**EXERCISE DIRECTIONS**
Select the lines below containing the word "Serialize".

[Stored items]
Start of Block
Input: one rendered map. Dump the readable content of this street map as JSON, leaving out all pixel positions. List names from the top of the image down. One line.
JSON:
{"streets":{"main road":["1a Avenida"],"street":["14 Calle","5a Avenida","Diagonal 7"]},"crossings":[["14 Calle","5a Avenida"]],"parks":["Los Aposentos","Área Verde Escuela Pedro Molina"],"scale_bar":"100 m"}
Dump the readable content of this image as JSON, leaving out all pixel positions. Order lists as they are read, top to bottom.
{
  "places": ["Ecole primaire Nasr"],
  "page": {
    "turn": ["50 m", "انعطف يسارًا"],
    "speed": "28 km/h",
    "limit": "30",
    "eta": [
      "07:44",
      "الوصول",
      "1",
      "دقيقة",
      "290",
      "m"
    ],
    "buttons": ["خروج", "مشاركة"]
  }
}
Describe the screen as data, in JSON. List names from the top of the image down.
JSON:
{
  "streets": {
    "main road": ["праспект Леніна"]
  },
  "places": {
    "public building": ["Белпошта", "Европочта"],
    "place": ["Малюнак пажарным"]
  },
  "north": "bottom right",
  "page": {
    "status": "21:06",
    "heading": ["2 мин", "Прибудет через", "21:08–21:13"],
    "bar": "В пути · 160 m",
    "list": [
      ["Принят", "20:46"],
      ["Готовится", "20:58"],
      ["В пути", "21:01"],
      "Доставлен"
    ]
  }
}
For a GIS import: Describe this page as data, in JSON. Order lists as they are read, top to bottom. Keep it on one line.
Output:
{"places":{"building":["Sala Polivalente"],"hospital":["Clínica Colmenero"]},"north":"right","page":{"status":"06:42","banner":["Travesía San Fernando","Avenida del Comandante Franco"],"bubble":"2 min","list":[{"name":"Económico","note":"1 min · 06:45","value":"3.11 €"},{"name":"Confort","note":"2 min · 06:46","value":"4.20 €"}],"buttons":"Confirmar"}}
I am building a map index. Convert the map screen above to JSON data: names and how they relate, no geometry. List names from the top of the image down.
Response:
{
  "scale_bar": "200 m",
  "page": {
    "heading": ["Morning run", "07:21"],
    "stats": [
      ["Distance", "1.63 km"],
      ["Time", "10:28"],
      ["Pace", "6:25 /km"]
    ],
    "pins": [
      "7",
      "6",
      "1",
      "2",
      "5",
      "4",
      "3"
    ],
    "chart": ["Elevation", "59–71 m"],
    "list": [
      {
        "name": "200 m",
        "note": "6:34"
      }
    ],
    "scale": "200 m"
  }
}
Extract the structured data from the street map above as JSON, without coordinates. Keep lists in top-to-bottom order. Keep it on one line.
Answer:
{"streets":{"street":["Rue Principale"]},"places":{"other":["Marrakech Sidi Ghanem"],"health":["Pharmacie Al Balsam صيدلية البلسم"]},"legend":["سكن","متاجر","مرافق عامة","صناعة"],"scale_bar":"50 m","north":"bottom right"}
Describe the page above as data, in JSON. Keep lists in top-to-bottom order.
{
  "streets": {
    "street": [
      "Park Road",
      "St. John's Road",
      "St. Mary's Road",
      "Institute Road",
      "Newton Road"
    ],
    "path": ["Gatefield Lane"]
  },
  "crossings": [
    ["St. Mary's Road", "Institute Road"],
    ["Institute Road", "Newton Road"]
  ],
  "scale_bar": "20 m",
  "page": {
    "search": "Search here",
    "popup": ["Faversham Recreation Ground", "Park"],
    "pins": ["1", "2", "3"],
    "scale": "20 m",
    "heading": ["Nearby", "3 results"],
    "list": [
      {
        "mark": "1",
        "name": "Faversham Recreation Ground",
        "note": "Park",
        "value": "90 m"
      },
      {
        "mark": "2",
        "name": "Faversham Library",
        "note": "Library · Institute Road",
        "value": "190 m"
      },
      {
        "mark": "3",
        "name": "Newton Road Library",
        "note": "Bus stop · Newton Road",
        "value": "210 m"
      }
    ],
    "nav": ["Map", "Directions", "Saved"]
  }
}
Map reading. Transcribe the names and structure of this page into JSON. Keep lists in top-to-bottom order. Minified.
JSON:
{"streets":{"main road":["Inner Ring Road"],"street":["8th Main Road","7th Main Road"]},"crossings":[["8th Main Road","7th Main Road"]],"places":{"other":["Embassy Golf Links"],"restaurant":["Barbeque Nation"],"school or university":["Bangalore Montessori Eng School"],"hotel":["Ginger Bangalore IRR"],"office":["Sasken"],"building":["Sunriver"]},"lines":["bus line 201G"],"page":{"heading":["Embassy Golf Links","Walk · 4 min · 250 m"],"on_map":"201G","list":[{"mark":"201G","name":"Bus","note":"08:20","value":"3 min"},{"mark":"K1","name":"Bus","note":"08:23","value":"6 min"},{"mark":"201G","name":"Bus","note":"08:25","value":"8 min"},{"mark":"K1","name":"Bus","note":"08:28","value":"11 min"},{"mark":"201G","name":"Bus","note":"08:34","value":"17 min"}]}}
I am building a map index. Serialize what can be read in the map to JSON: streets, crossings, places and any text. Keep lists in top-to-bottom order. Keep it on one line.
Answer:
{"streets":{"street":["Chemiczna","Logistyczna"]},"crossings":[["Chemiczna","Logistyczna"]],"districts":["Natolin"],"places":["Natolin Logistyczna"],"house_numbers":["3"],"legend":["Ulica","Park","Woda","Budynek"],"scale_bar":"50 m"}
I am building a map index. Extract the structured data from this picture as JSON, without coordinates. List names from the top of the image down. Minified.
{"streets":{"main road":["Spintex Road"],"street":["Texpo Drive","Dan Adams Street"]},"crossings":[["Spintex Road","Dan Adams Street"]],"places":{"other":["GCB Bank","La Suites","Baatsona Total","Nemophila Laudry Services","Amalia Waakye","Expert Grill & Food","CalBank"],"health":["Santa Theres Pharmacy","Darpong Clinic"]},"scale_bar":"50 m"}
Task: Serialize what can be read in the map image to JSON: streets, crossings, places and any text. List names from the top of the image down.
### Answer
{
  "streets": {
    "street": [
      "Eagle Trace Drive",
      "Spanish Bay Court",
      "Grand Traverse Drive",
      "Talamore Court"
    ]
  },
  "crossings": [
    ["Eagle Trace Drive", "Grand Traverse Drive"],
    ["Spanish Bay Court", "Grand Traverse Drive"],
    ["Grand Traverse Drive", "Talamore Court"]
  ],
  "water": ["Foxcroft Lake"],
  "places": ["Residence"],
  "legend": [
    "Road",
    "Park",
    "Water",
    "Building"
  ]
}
End of Block
**THE ANSWER**
I am building a map index. Serialize what can be read in the map to JSON: streets, crossings, places and any text. Keep lists in top-to-bottom order. Keep it on one line.
Task: Serialize what can be read in the map image to JSON: streets, crossings, places and any text. List names from the top of the image down.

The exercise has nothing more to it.